Another common pitfall is forgetting to close the response body. The compiler will not catch it. The code compiles cleanly. At runtime, the connection stays checked out of the pool. The pool fills up. New requests block waiting for an available socket. You eventually see context deadline exceeded or connection reset by peer errors in your logs. The fix is always the same: defer resp.Body.Close() immediately after checking for errors.

Goroutine leaks also happen when you spawn a background worker that holds a connection open and never returns it. Always attach a context with a deadline to long-running HTTP calls. Cancel the context when the parent scope exits. The transport will abort the request and release the socket.

The worst connection bug is the one that never logs. Close bodies. Respect deadlines. Watch your file descriptor count.

Choosing your connection strategy

Use the default client when you are calling a handful of external APIs and want connection reuse without configuration. Use a custom transport with tuned limits when your service makes hundreds of concurrent requests to the same host and the default pool cap causes premature socket closure.

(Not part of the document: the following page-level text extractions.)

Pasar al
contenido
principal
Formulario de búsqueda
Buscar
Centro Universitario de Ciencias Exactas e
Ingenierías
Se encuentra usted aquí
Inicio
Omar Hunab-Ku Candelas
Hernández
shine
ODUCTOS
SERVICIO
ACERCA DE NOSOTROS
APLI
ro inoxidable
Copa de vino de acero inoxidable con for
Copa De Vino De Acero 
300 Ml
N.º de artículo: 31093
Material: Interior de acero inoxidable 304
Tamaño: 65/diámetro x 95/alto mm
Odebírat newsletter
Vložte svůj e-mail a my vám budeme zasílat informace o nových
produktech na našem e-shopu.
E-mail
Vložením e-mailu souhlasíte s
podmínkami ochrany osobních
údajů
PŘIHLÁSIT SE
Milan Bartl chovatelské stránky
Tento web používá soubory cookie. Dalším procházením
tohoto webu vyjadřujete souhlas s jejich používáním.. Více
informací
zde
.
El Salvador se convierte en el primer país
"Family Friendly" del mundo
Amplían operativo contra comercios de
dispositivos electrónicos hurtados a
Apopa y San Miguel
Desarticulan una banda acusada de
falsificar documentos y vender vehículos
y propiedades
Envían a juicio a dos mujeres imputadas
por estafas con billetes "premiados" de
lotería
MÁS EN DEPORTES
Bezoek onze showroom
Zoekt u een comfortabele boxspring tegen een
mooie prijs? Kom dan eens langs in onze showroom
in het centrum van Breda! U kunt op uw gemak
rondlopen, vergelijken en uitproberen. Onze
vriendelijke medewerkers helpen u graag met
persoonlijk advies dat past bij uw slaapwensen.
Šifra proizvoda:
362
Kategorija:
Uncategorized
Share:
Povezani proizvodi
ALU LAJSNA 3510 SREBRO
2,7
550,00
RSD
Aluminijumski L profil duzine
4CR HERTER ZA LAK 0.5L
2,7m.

Use DisableKeepAlives set to true when you are routing through a legacy proxy that drops persistent connections or when you need to force a fresh IP address per request for geo-routing. Use CloseIdleConnections on the transport when your program is shutting down and you want to drain the pool gracefully instead of leaving sockets dangling. Use a single client instance shared across all goroutines when you want predictable memory usage and avoid socket exhaustion.

Connection pooling is infrastructure. Treat it like one.

Where to go next

Keep-alive connections let your program reuse the same network line for multiple requests instead of dialing up a new one every time. This saves time and resources, much like keeping a phone line open for a conversation rather than hanging up and redialing for every sentence. You only turn this off if you specifically need to force a fresh connection for every single request.